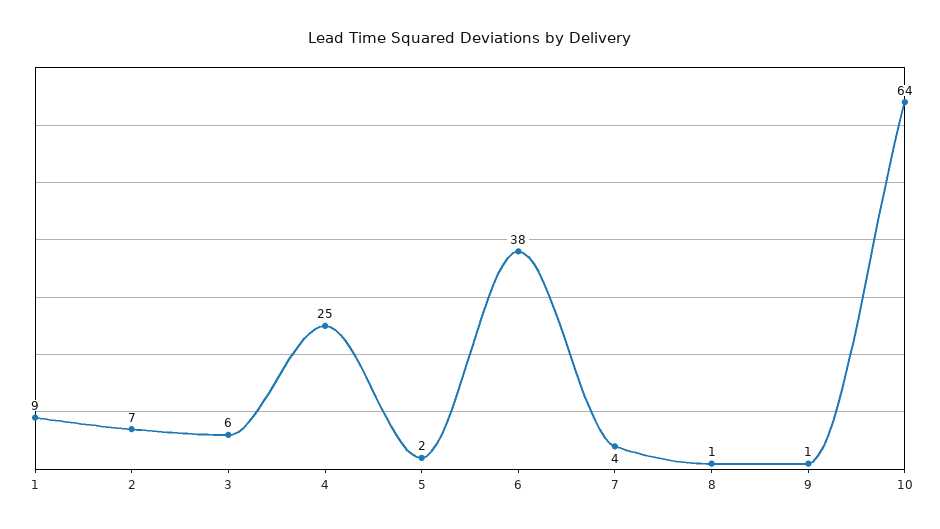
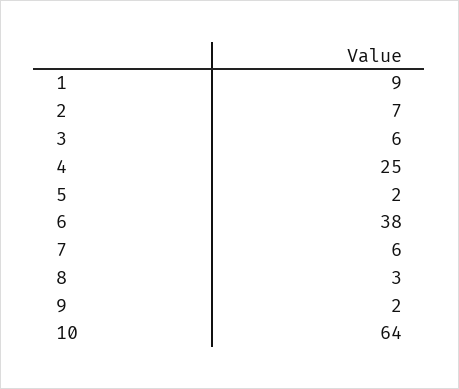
7: 4 -> 6
8: 1 -> 3
9: 1 -> 2

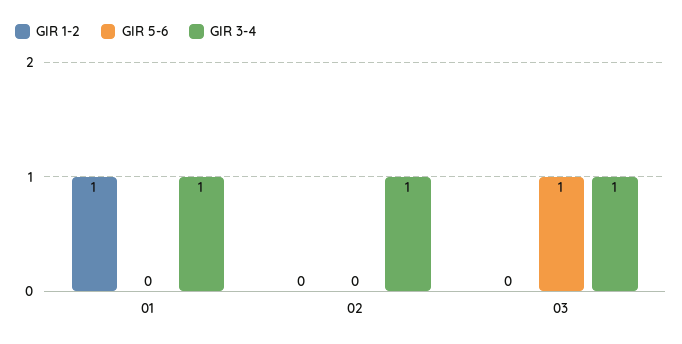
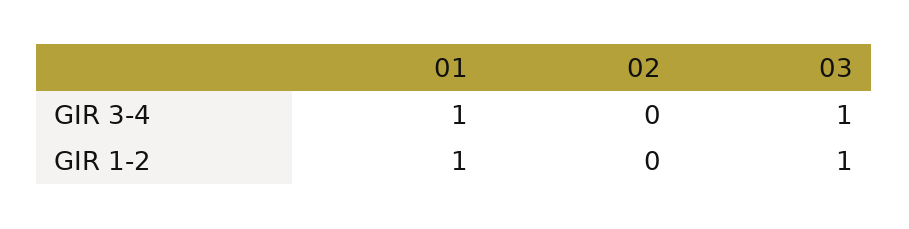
GIR 5-6, 01: 0 -> none
GIR 5-6, 02: 0 -> none
GIR 3-4, 02: 1 -> 0
GIR 1-2, 03: 0 -> 1
GIR 5-6, 03: 1 -> none

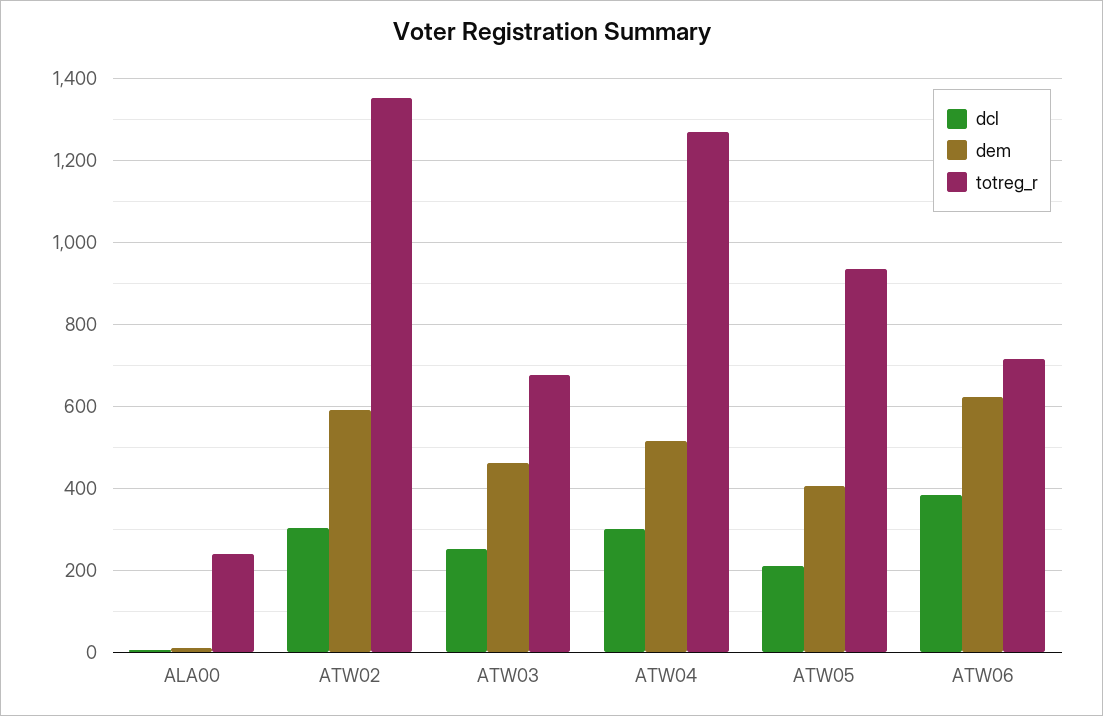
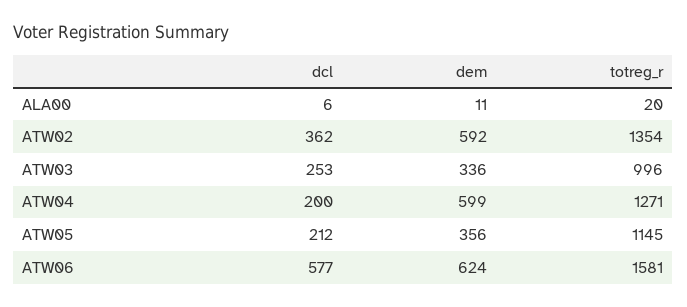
totreg_r, ALA00: 240 -> 20
dcl, ATW02: 300 -> 362
dem, ATW03: 460 -> 336
totreg_r, ATW03: 680 -> 996
dcl, ATW04: 300 -> 200
dem, ATW04: 520 -> 599
dem, ATW05: 400 -> 356
totreg_r, ATW05: 940 -> 1145
dcl, ATW06: 380 -> 577
totreg_r, ATW06: 720 -> 1581

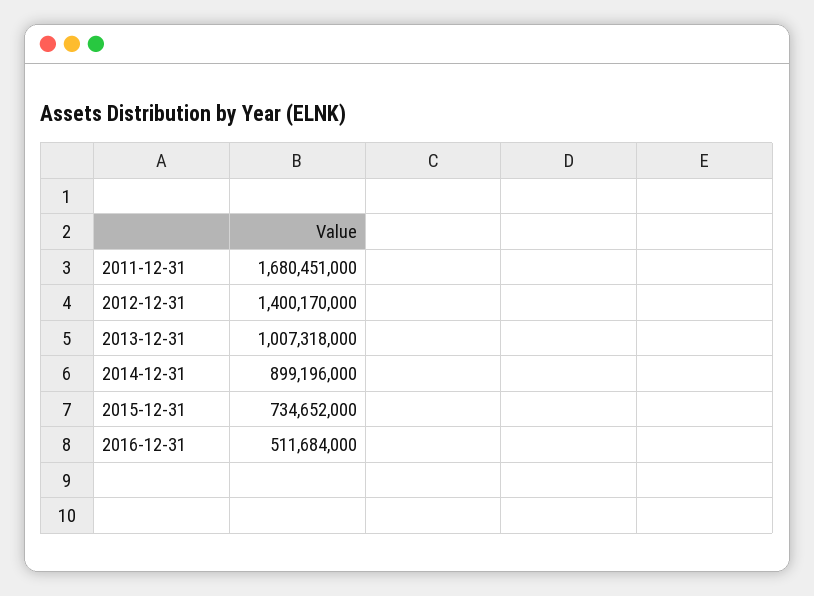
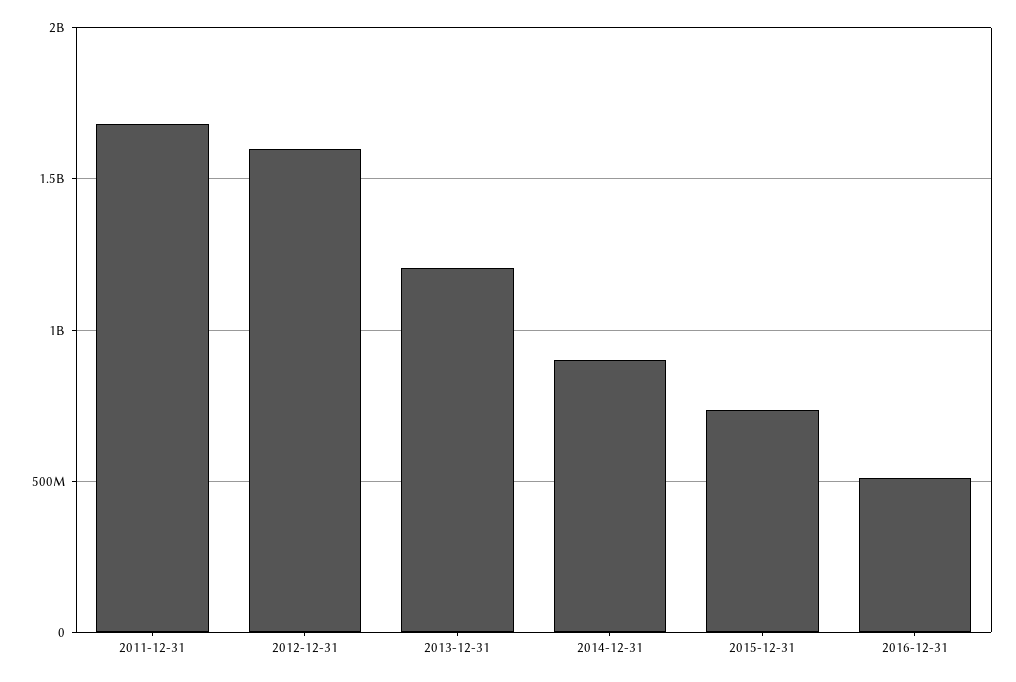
2012-12-31: 1400170000 -> 1600000000
2013-12-31: 1007318000 -> 1200000000

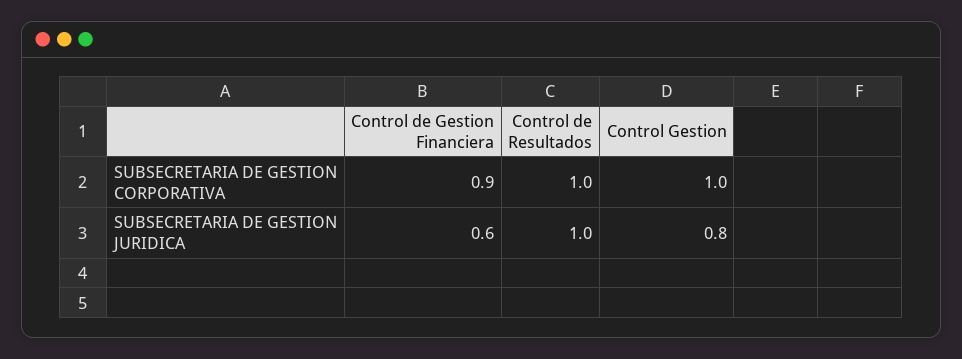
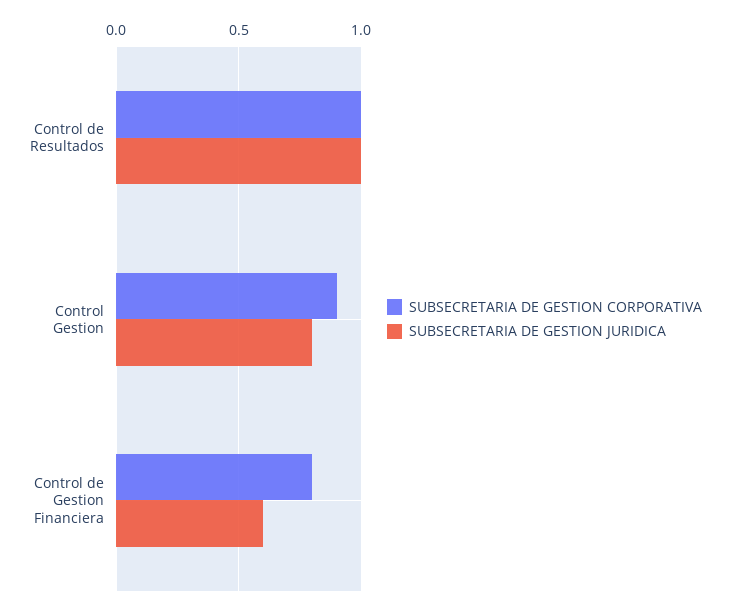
SUBSECRETARIA DE GESTION CORPORATIVA, Control de Gestion Financiera: 0.9 -> 0.8
SUBSECRETARIA DE GESTION CORPORATIVA, Control Gestion: 1 -> 0.9

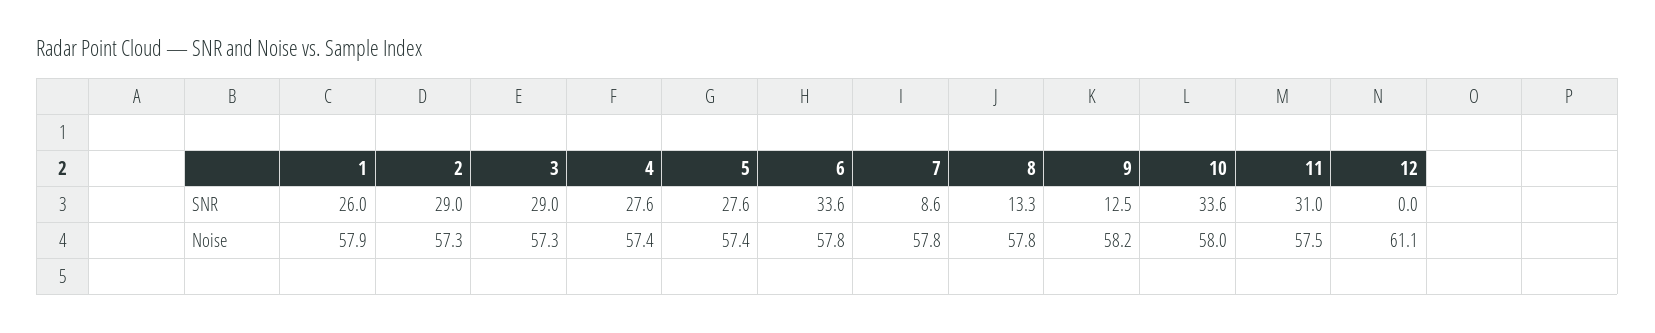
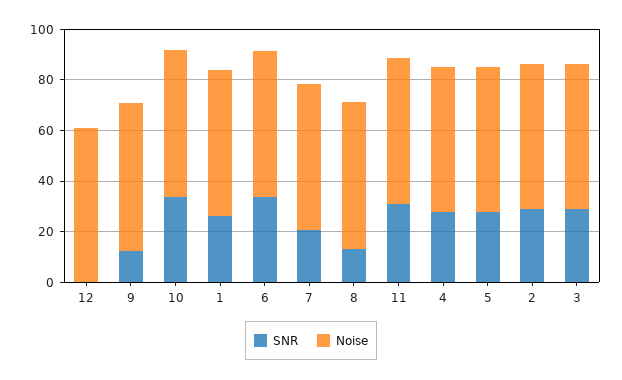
SNR, 7: 8.6 -> 20

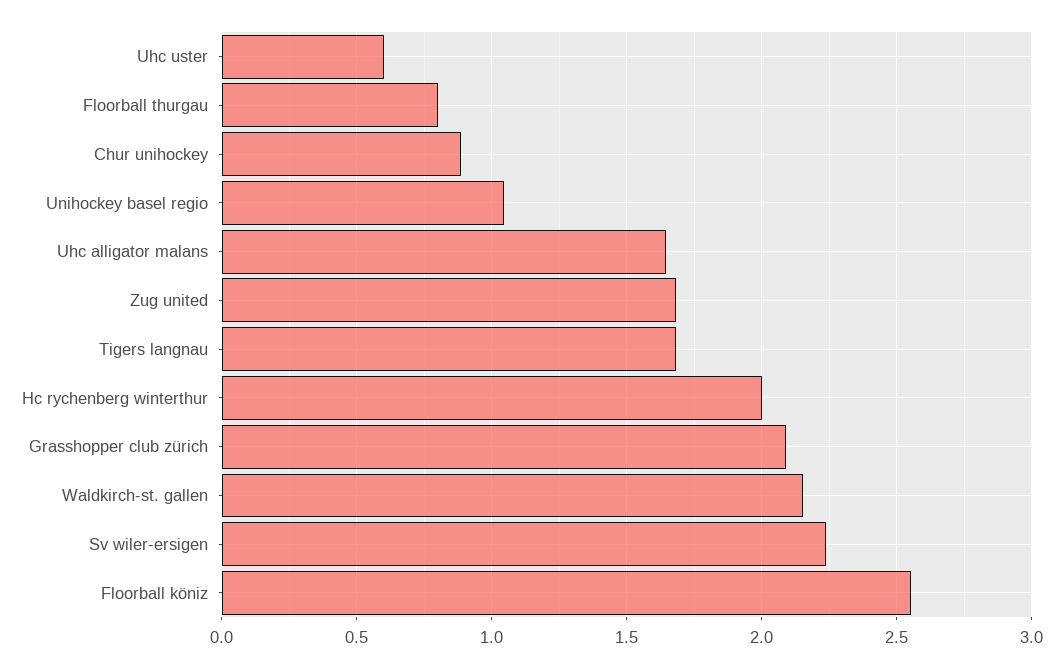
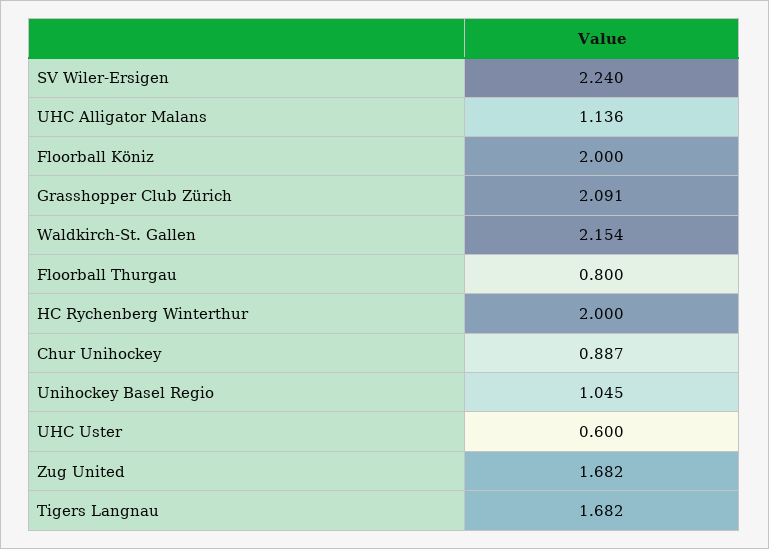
Uhc alligator malans: 1.65 -> 1.136
Floorball köniz: 2.55 -> 2

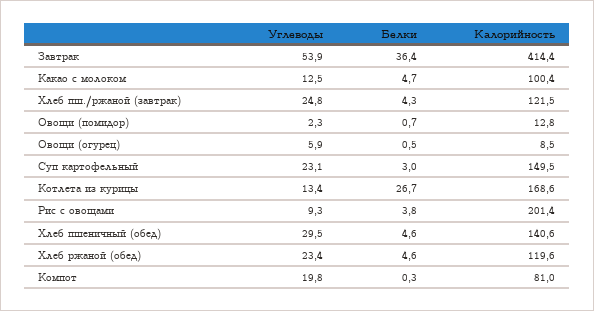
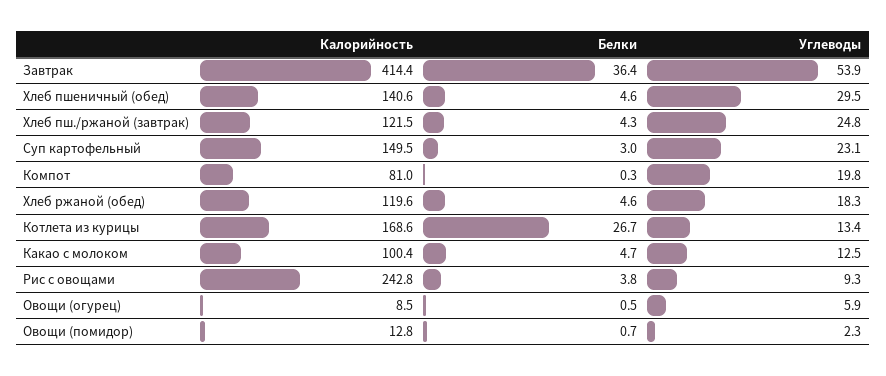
Калорийность, Рис с овощами: 201.4 -> 242.8
Углеводы, Хлеб ржаной (обед): 23.4 -> 18.3

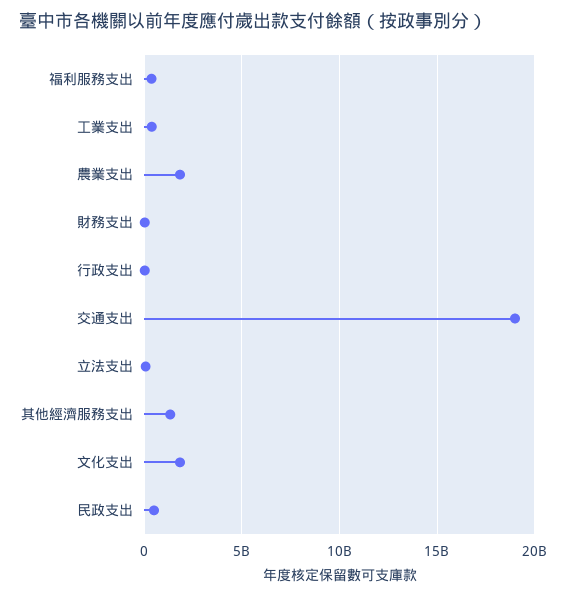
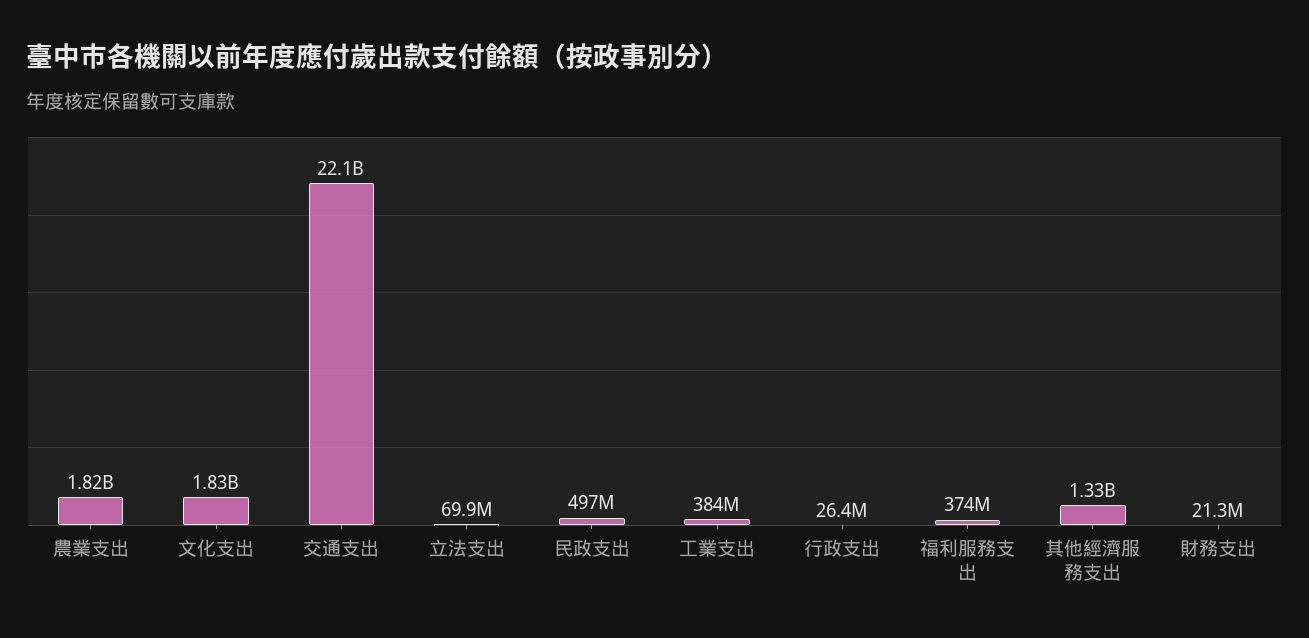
交通支出: 19000000000 -> 22100000000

Goal of the exercise: Lines in the records above that contain the word "CORPORATIVA" need to be counted; the reply is that number and nothing else.

Result of this task: 2